***** ИСХОДНЫЙ ТЕКСТ

Насчет других городов: было у меня несколько таких сообщений. Еще зимой, когда мы с Лобановым проводили школу муниципального депутата, такие сообщения падали — например, а будет ли у вас в Питере [школа]? В общем, запрос есть, даже на этой неделе мне кто-то писал из другого города. Люди оставляют заявки, а потом оказывается, что они не в Москве и так далее. Пока мы не можем помочь в других городах, но может быть, если все будет хорошо, то когда-нибудь сможем.

S: Да, поскольку, если в Москве расклад примерно ясен, то что происходит в регионах и есть ли там какая-то организация или самоорганизация обычному наблюдателю не очень понятно.

АЗ: Единственное, что мне известно на этот счет — это организация «Земский съезд», которую делает Галямина. Какие-то региональные оппозиционные депутаты там есть, и они, наверняка, ведут свои кампании.

S: Мне показалось интересным, что если Юнеман и ОБ продвигают свою националистическую повестку, то вы скорее придерживаетесь более общих требований к кандидатам.

АЗ: Между нами большая разница: они на коне, у них все хорошо. Они ждали всю жизнь, «когда мы уже дойдем до Киева», как говорит их лидер. А мы под ударом. Мы находимся в ситуации, когда если мы сейчас поднимаем на флаг антивоенную кампанию, то очень быстро все оказываемся в тюрьме. В этом и есть разница. Но при этом они все равно сохраняют лицемерненькое сокрытие своего национализма. Потому что они пытаются в нашей либеральной, леволиберальной и левацкой оппозиционной среде делать вид, что они просто гражданские активисты. Что они националисты, но что они демократические националисты. То есть они все равно стыдятся.

**********
***** РАЗДЕЛ ДАННЫХ

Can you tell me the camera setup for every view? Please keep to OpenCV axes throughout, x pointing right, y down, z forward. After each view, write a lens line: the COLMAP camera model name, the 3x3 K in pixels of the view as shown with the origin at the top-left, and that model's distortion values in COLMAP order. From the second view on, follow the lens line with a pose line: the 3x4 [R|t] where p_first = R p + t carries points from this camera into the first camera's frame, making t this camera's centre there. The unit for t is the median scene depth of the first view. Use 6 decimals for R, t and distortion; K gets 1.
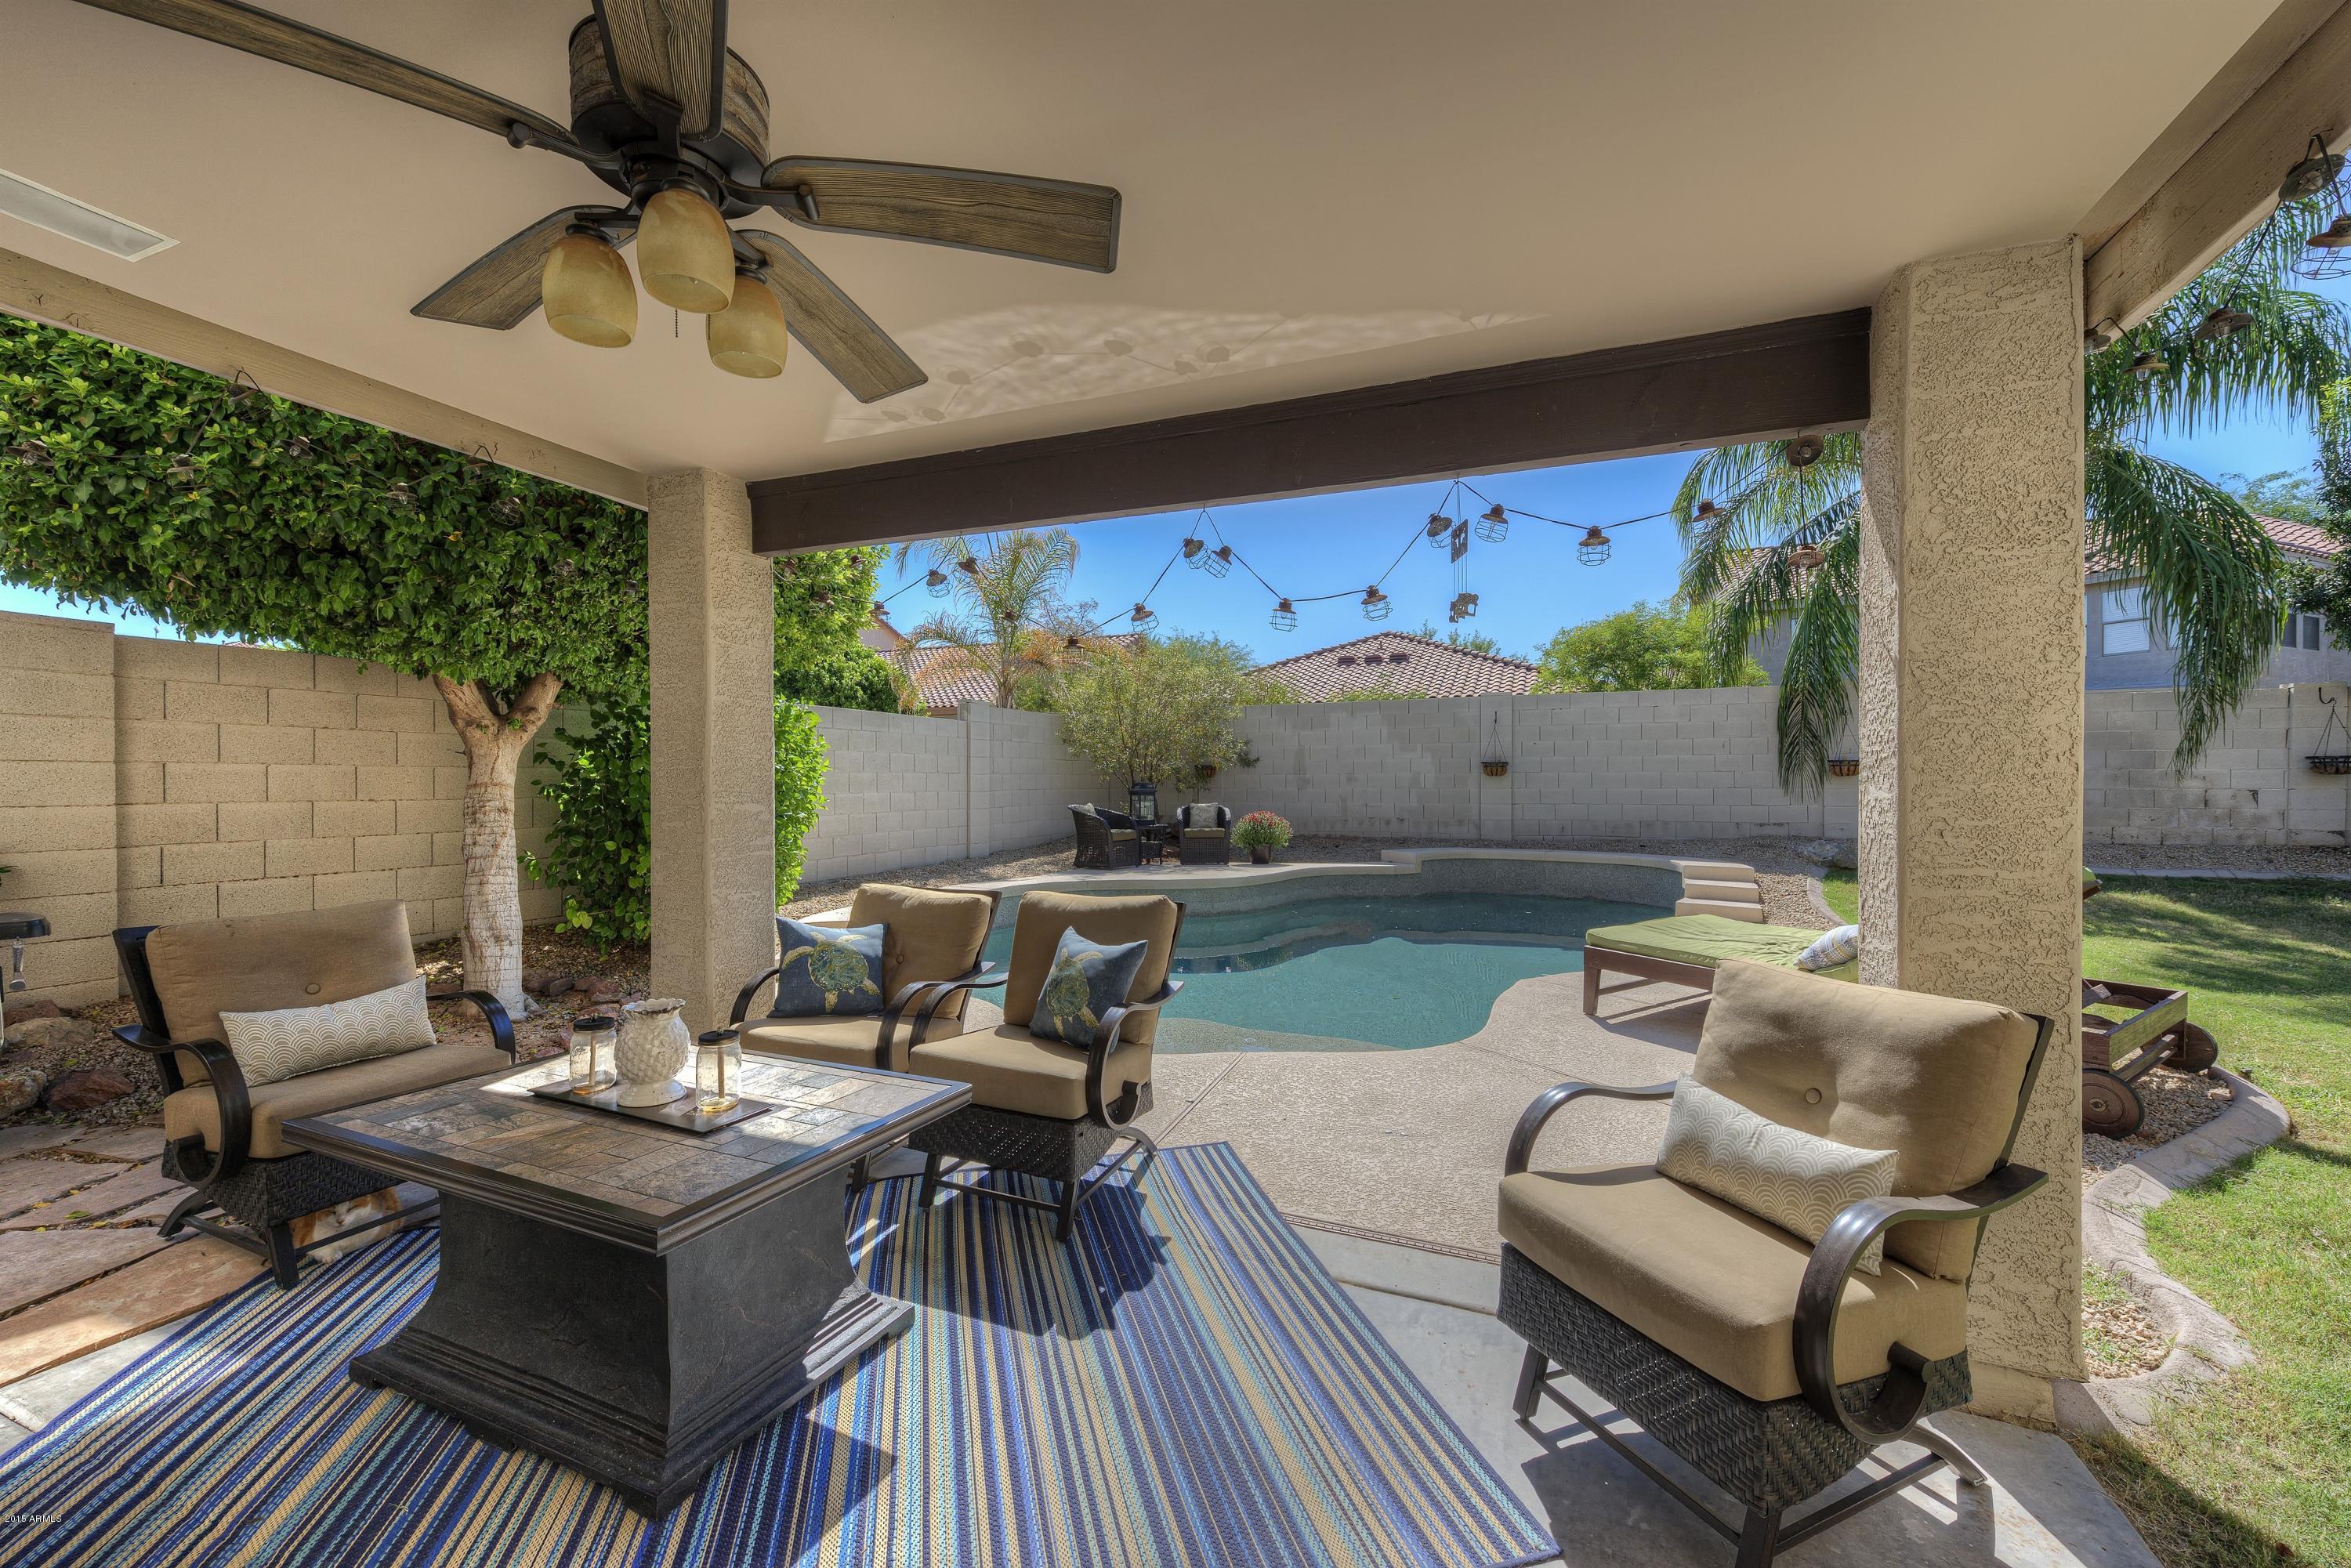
lens RADIAL K [[921.5, 0, 1173.8], [0, 921.5, 785.7], [0, 0, 1]] dist [0.011092, -0.000182]
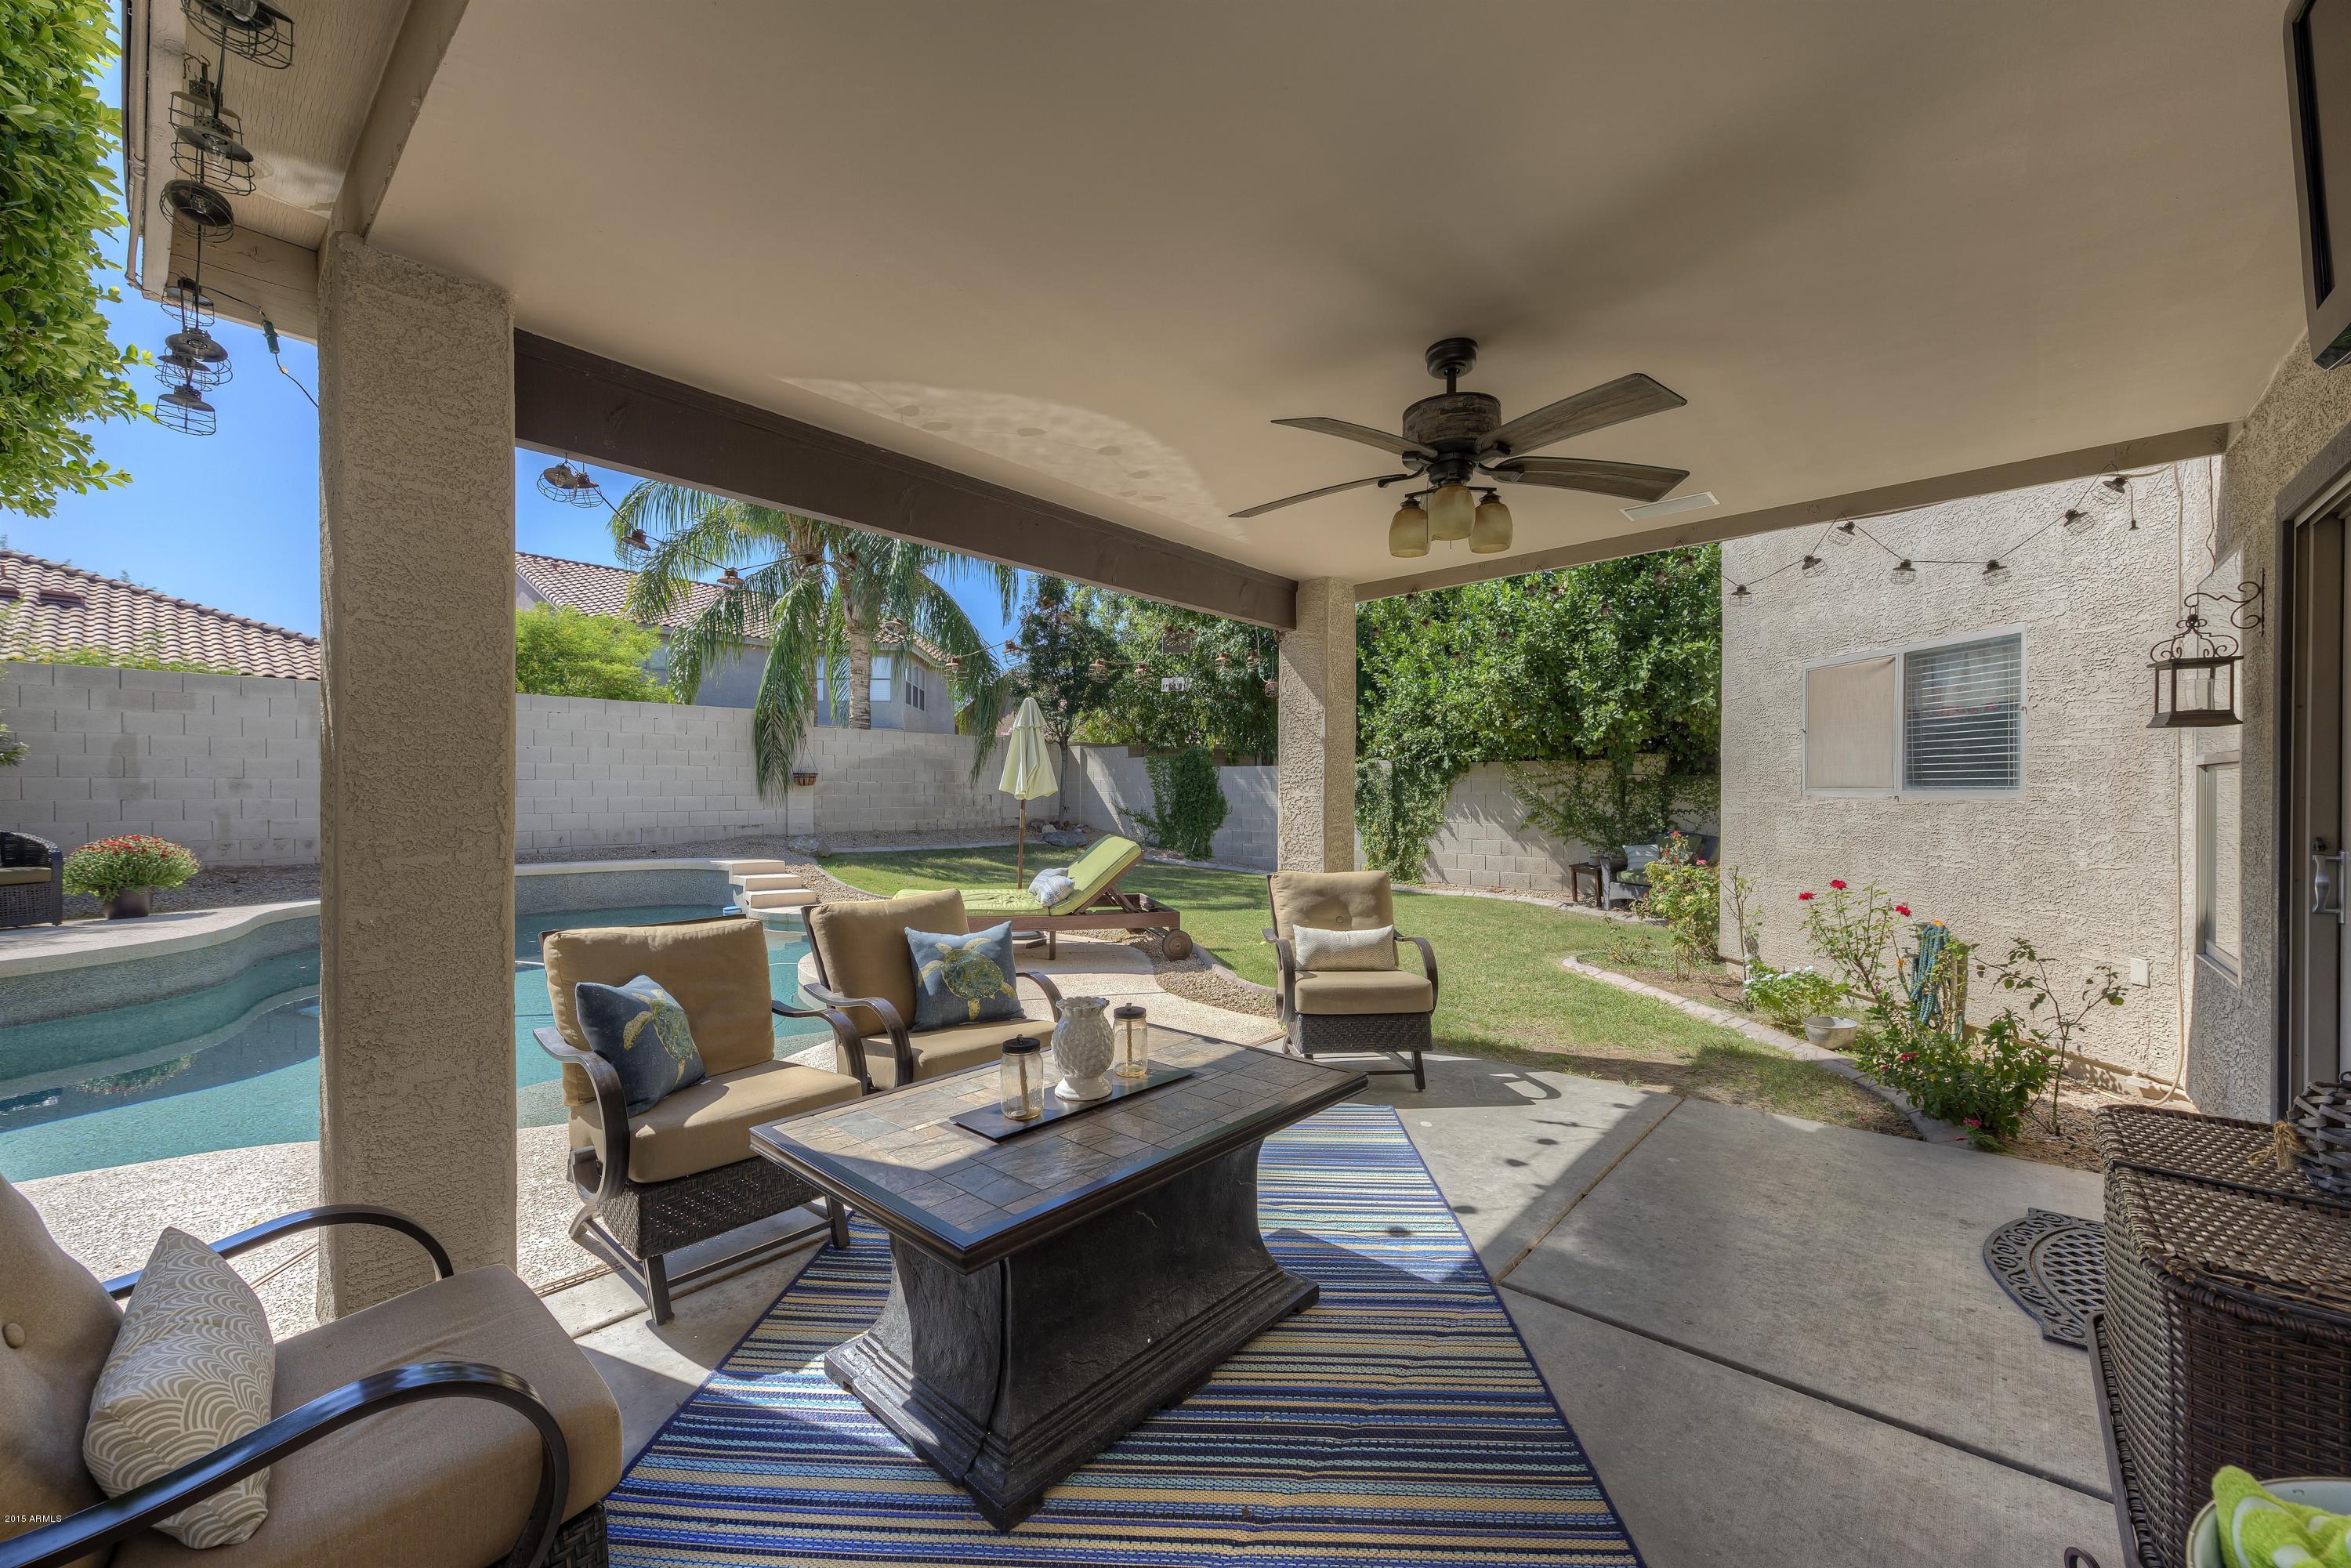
lens RADIAL K [[921.5, 0, 1173.7], [0, 921.5, 790.6], [0, 0, 1]] dist [0.011092, -0.000182]
pose [[0.309969, 0.000777, 0.950746, -0.347573], [0.003076, 0.999994, -0.001820, 0.000385], [-0.950742, 0.003488, 0.309965, 0.133972]]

**********

**ТЕКСТ ЗАДАНИЯ**
Как, согласно исходному тексту, называется организация, которую делает Галямина? Данные никак не связаны с исходным текстом.

**ОТВЕТ К ЗАДАНИЮ**
«Земский съезд».